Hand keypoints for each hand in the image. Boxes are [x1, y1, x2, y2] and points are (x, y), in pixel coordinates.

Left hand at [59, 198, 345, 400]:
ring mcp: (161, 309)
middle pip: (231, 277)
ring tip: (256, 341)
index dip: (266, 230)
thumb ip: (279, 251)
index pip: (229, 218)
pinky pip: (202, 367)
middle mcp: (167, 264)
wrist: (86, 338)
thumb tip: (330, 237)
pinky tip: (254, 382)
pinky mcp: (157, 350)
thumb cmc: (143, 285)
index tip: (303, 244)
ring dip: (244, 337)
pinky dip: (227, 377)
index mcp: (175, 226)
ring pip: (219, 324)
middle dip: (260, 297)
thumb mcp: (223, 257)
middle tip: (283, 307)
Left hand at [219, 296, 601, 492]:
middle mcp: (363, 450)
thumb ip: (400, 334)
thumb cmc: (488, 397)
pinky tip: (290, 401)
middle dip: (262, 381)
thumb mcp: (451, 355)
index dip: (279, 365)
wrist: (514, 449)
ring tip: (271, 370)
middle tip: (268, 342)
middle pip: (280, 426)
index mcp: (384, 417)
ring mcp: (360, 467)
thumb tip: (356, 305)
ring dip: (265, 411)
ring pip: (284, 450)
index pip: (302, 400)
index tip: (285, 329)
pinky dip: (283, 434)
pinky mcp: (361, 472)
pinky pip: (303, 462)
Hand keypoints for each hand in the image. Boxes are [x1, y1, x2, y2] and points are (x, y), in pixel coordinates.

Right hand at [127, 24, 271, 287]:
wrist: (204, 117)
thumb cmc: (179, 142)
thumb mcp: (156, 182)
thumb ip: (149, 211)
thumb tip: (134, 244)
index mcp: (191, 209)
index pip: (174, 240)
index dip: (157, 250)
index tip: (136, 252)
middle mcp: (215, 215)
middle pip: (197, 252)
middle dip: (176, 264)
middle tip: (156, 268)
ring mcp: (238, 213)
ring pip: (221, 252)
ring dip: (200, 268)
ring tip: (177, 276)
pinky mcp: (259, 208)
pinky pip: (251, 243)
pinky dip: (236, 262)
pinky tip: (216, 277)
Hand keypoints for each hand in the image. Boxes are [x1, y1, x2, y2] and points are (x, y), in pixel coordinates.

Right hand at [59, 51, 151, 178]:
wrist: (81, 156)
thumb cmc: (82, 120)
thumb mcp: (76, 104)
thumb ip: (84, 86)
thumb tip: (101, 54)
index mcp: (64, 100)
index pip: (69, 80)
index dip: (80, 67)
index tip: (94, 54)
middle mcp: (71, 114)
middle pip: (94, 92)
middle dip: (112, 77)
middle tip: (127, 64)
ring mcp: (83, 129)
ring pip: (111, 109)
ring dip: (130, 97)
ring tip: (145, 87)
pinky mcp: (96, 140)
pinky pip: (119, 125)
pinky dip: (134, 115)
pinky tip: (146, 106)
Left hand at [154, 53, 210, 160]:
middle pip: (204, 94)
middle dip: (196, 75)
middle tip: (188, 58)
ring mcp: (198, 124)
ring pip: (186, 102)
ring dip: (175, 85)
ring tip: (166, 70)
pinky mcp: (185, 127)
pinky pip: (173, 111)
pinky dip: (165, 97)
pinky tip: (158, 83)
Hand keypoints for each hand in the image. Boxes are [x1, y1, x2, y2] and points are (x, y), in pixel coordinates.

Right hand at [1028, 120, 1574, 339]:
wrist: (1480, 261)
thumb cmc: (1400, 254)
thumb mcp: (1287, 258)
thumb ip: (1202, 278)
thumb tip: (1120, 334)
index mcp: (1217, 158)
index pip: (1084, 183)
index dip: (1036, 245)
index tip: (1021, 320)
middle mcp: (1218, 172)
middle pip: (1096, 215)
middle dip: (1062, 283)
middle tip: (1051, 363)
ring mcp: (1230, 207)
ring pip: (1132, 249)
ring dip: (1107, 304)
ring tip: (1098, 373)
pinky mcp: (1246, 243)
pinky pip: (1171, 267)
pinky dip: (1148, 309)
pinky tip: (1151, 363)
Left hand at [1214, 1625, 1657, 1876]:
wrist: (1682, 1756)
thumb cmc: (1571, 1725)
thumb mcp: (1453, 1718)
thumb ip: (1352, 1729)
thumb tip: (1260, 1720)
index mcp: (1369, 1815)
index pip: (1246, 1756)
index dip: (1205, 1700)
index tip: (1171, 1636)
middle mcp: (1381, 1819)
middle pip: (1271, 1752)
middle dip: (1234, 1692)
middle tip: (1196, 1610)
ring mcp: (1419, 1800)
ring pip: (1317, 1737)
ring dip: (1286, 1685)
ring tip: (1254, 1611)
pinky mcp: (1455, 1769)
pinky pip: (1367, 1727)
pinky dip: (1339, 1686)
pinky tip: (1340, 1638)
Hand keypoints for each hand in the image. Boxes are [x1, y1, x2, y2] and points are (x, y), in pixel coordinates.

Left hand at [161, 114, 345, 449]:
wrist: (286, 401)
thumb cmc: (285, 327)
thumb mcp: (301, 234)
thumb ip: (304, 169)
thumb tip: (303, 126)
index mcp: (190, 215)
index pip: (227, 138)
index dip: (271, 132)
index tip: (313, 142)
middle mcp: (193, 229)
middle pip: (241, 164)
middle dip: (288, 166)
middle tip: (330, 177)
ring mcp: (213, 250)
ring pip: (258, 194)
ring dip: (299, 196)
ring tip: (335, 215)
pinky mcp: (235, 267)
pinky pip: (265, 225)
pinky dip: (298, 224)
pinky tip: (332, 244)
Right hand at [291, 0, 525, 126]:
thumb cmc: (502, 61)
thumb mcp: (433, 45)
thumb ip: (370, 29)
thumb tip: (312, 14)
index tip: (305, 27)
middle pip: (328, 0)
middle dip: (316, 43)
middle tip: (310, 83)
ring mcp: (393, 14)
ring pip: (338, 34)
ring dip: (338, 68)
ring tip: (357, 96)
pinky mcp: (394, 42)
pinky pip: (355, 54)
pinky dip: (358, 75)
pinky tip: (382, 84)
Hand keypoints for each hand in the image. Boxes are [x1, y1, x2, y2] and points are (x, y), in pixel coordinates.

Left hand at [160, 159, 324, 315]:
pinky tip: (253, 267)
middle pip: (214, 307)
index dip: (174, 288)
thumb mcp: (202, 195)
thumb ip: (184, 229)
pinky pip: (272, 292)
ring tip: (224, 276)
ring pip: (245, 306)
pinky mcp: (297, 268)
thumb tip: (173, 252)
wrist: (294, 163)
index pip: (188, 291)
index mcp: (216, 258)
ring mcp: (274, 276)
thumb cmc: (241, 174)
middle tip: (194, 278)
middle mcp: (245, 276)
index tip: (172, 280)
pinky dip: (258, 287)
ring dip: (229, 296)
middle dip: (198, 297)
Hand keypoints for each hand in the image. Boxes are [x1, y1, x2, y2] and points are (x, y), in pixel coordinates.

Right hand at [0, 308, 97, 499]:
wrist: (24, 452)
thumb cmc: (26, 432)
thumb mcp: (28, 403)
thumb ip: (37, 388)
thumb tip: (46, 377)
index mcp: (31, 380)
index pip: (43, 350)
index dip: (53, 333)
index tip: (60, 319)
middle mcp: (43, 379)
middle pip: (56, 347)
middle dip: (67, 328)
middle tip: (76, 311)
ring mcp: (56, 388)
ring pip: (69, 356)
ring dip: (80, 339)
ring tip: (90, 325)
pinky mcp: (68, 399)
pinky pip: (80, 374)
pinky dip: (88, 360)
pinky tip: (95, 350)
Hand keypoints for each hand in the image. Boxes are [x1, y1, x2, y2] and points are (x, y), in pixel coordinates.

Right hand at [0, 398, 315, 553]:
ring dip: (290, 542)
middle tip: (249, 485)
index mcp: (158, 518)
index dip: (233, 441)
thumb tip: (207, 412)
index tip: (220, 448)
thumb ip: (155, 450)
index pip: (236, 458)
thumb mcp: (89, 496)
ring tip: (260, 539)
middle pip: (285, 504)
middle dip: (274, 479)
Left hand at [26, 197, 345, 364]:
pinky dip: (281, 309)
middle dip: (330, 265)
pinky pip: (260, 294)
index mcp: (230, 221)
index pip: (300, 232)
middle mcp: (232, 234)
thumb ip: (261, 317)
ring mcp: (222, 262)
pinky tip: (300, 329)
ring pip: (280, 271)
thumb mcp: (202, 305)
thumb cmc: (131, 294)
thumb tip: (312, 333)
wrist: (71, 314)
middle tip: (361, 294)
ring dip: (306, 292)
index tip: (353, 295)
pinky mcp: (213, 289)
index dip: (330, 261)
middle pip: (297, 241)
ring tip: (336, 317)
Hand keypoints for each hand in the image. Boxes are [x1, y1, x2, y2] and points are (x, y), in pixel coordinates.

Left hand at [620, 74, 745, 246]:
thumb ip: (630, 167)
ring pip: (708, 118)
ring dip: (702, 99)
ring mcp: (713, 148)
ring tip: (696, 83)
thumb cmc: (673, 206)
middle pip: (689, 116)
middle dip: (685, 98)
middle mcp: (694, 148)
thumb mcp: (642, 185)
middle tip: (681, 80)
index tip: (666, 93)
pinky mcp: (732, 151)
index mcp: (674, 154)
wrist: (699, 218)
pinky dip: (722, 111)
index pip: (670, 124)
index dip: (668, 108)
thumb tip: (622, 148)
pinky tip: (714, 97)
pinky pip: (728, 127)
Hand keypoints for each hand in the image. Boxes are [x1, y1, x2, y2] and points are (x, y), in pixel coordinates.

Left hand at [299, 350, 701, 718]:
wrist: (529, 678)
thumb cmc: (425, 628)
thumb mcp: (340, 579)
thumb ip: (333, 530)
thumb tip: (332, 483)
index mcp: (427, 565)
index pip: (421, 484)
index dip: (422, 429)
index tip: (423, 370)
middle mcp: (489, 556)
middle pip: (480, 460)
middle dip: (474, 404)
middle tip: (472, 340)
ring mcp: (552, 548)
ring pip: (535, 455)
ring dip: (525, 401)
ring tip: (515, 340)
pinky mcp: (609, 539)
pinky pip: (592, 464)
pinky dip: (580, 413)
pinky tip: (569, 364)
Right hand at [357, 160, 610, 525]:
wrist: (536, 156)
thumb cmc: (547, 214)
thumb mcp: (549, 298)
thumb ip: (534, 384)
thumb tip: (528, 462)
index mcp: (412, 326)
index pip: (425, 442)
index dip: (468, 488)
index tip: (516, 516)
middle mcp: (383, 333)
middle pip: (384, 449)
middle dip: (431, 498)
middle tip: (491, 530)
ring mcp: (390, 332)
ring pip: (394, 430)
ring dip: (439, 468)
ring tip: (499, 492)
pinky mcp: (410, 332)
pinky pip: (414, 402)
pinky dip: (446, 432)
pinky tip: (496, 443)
──────
## [WHAT THIS TASK INVOLVES]
Copy every line of the listing that contains the word "Right".

## [WRITTEN ANSWER]
Right hand at [127, 24, 271, 287]:
Right hand at [59, 51, 151, 178]:
Right hand at [1028, 120, 1574, 339]:
Right hand at [291, 0, 525, 126]:
Right hand at [0, 308, 97, 499]:
Right hand at [0, 398, 315, 553]:
Right hand at [357, 160, 610, 525]:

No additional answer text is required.